Using data from the federal National Survey on Drug Use and Health and industry distribution figures, we examined data from all 50 states and Washington, D.C., for the years 2008 to 2018 to determine if there was a strong positive relationship between the distribution of menthol cigarettes and youth smoking.
What we discovered is that states with a bigger proportion of menthol cigarette distribution relative to non-menthol actually had lower rates of child smoking on average. States with the highest levels of distribution of all types of cigarettes had higher rates of both adult and child smoking on average.
The only predictive relationship we found is in line with what the public health literature has shown for decades: Children learn from the adults in their lives, so the more adults who smoke, the more children also smoke. Consequently, the best way to lower the youth smoking rate is not to ban menthol cigarettes but to help their parents and adults in their lives quit smoking.
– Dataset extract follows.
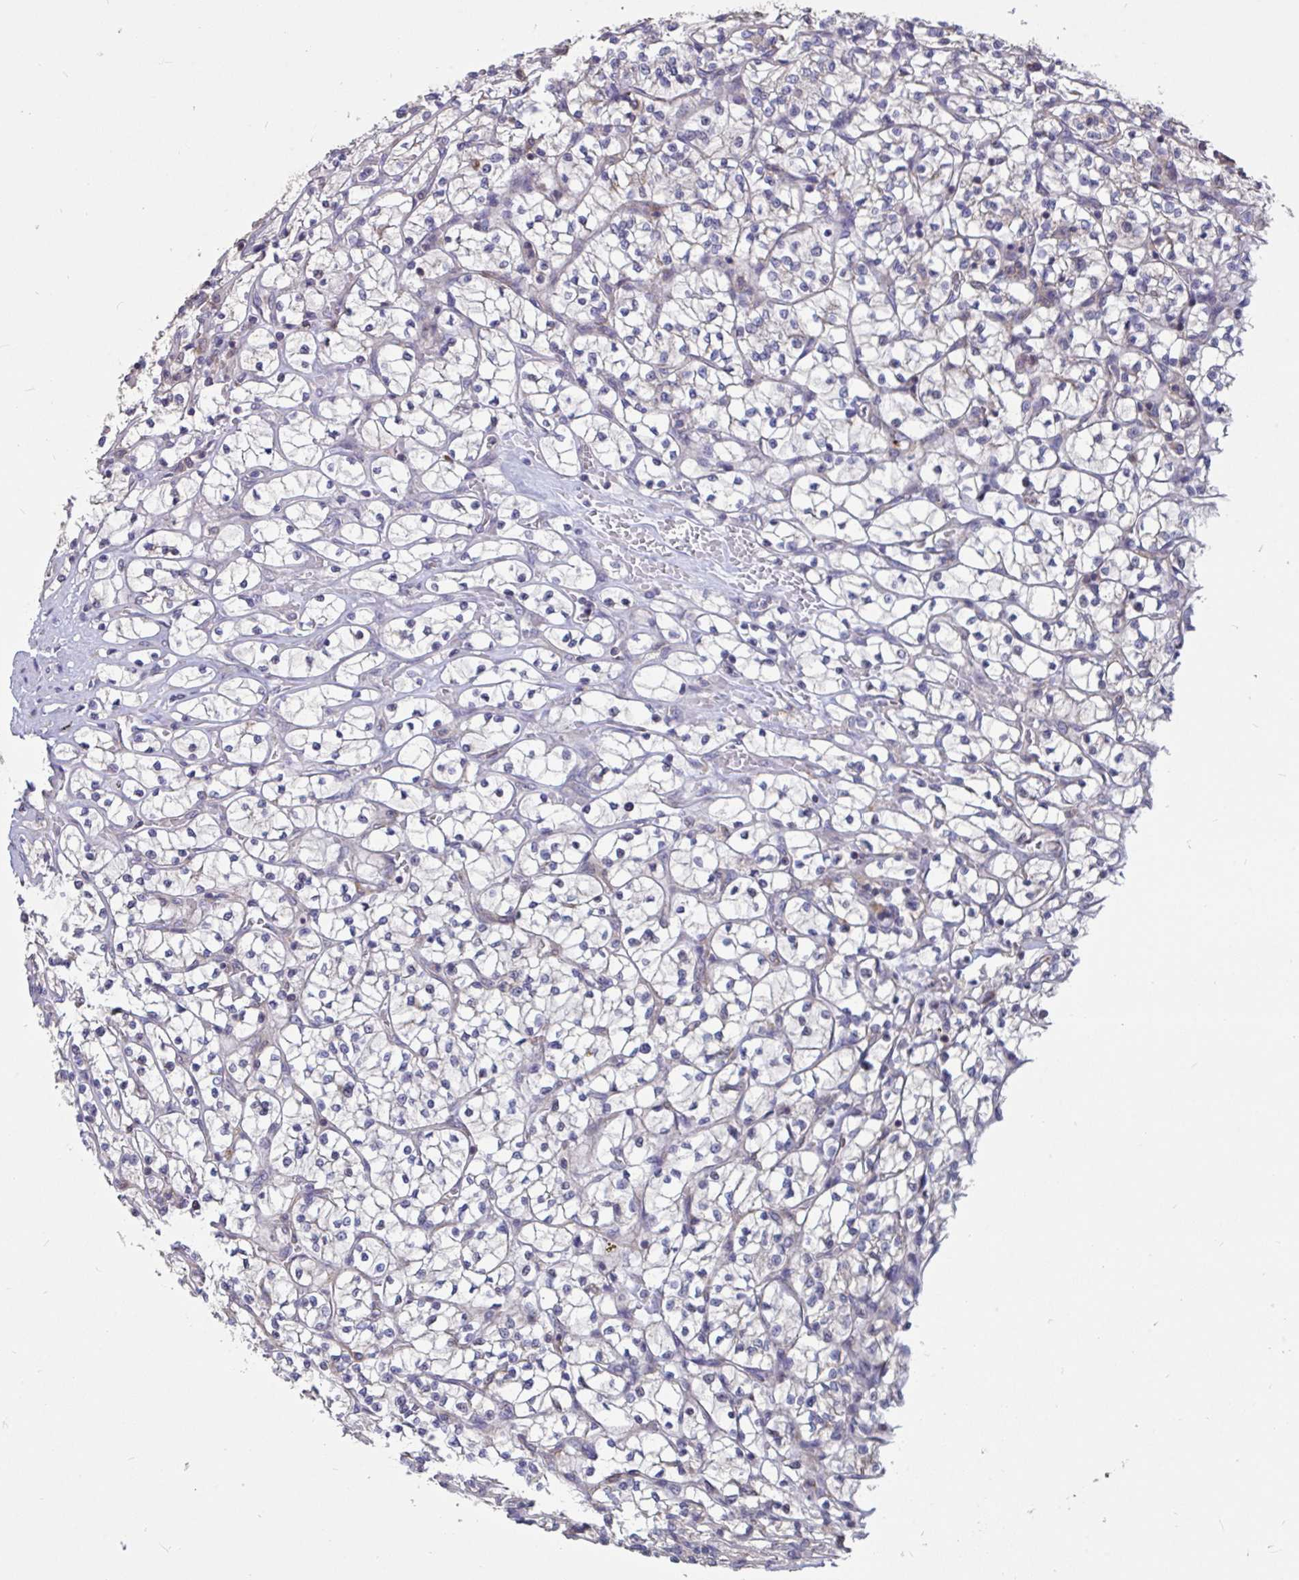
{"staining": {"intensity": "negative", "quantity": "none", "location": "none"}, "tissue": "renal cancer", "cell_type": "Tumor cells", "image_type": "cancer", "snomed": [{"axis": "morphology", "description": "Adenocarcinoma, NOS"}, {"axis": "topography", "description": "Kidney"}], "caption": "Immunohistochemistry of human adenocarcinoma (renal) shows no positivity in tumor cells.", "gene": "DDX39A", "patient": {"sex": "female", "age": 64}}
The results should not be surprising since the prevalence of menthol has changed dramatically over the last decade. According to an analysis of the National Youth Tobacco Survey data conducted by the Food and Drug Administration and the Centers for Disease Control and Prevention, the percentage of high school smokers using menthol cigarettes fell from 54.5 percent in 2014 to 46.1 percent in 2018. And in 2019, just 5.8 percent of young people were smoking — a record low.
Many menthol opponents will ask about smoking rates among African Americans, since the majority of black people who smoke use menthol products. But according to the latest CDC data, just 3.2 percent of African American teens are smokers, one-third the smoking rate of white teens. African American youth are, in fact, the least likely to smoke cigarettes of any teen group.
As for African American adults, they smoke at the same rates as white adults.
Several exhaustive studies have shown menthol cigarettes to be no more dangerous than regular cigarettes, with menthol smokers tending to live longer on average than non-menthol smokers. This is not because menthol is healthier, but because they smoke fewer cigarettes per day, according to our analysis.
African American adults who smoke are much more likely to smoke menthol, so a major concern is that a menthol ban could lead to black markets, as well as significant discrimination and an increase in law enforcement officers targeting African American communities. History shows that banning a product such as menthol cigarettes disproportionately harms racial minorities as law enforcement targets the people buying and selling them.
Rather than implementing an unnecessary ban that would deliver numerous negative consequences, lawmakers and public health officials should recognize youth smoking is already on the decline and setting record lows without any government intervention. To further improve public health, they should promote adult smoking cessation and approve products that offer safer alternatives to smoking.